GREATLY EXAGGERATED?…
At the same time, some within Russia’s beleaguered community of pro-democracy activists worried that the Bush administration’s “pragmatic” approach to Russia policy might mean a revival of realpolitik at the expense of issues like the fate of Russia’s fledgling democratic institutions, including its free press. In his New York Times interview, Bush seemed aware of such worries. Asked whether Putin’s Russia was heading in the wrong direction, Bush answered: “Well, you mean in terms of, for example, stifling free press? Yeah, that concerns me.” (“As much as I’d like to stifle it occasionally,” he added, to the apparent amusement of his interviewer.)

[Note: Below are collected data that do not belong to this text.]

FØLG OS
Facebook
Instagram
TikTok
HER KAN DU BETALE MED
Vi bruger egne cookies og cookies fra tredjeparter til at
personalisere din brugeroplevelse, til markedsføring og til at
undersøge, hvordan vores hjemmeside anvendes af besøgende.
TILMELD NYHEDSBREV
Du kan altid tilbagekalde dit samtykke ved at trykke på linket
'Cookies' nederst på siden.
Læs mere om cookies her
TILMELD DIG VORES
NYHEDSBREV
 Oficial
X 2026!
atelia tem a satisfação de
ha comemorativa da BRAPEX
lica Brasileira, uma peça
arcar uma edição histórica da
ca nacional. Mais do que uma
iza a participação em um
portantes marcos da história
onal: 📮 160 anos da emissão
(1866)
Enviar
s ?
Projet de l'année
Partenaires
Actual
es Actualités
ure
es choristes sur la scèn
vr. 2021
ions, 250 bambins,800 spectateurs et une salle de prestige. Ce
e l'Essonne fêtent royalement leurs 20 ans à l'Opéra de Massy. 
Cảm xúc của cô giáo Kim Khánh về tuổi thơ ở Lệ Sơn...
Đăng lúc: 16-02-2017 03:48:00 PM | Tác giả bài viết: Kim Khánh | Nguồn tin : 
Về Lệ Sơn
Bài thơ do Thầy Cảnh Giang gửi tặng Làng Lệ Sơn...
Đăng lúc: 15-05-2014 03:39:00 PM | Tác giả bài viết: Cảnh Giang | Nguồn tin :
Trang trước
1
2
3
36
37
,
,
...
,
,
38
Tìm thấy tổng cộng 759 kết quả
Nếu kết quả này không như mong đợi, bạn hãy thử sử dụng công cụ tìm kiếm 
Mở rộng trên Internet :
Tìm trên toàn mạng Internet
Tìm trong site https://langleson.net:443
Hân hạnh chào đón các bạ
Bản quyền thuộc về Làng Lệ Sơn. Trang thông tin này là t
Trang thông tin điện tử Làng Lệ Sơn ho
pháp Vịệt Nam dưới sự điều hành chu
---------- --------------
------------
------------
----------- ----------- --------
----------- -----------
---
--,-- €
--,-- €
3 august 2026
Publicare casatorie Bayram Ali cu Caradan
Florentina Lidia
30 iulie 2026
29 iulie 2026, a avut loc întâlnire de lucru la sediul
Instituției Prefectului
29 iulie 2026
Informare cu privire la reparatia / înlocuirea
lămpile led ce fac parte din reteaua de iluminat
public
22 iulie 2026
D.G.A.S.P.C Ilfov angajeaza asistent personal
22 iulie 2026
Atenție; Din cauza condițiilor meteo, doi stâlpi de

The U.S. president-elect’s words were well timed. Shortly after his interview was published, Anton Titov, head of finance of the embattled Media-Most group, was arrested during an interrogation at the Prosecutor General’s Office. Titov was accused of large-scale fraud–the same charges brought against Vladimir Gusinsky, Media-Most’s founder and chief, who is currently under house arrest in Spain, awaiting possible extradition to Moscow. Titov was jailed in Butyrka, the notorious Moscow remand prison where Gusinsky was briefly incarcerated after being arrested last May. The prosecutors also summoned Vladimir Tsimailo, Gusinsky first deputy, for questioning, thereby preventing him from traveling to London for a meeting with potential Western investors. Indeed, many observers detected a causal link between the prosecutors’ new burst of activity in relation to Media-Most and reports that CNN founder Ted Turner was negotiating to buy a 25 percent-plus-one-share stake in NTV, Media-Most’s flagship television channel.